[START OF Source records]

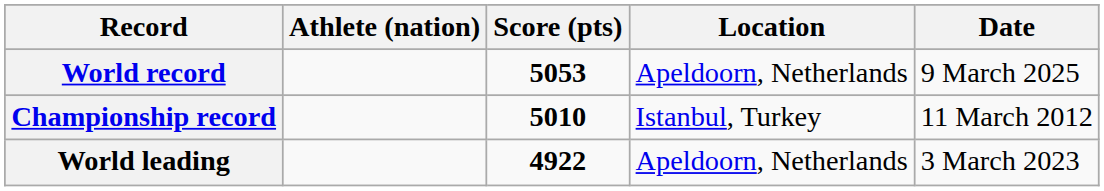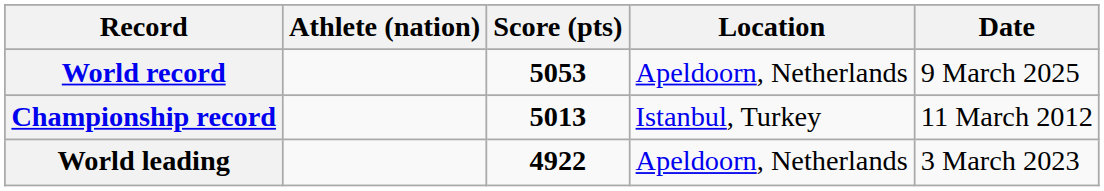Championship record | Score (pts): 5010 -> 5013
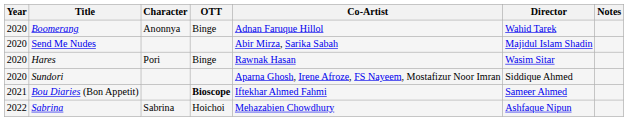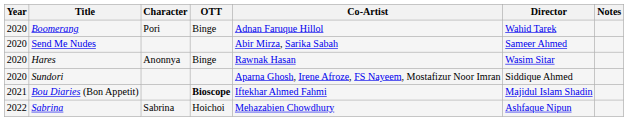Boomerang | Character: Anonnya -> Pori
Send Me Nudes | Director: Majidul Islam Shadin -> Sameer Ahmed
Hares | Character: Pori -> Anonnya
Bou Diaries (Bon Appetit) | Director: Sameer Ahmed -> Majidul Islam Shadin
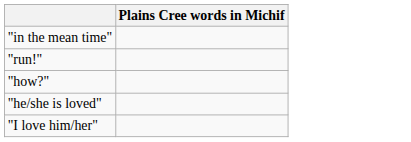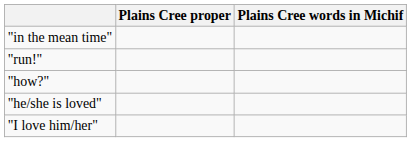+ column: Plains Cree proper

[END OF Source records]

◆ Do this
Please copy the listing above word for word, starting at its first line and ending at the line that contains "Bou Diaries (Bon", with both of those lines included. Leave the pictures out of your answer.

◆ Full output
Championship record | Score (pts): 5010 -> 5013
Boomerang | Character: Anonnya -> Pori
Send Me Nudes | Director: Majidul Islam Shadin -> Sameer Ahmed
Hares | Character: Pori -> Anonnya
Bou Diaries (Bon Appetit) | Director: Sameer Ahmed -> Majidul Islam Shadin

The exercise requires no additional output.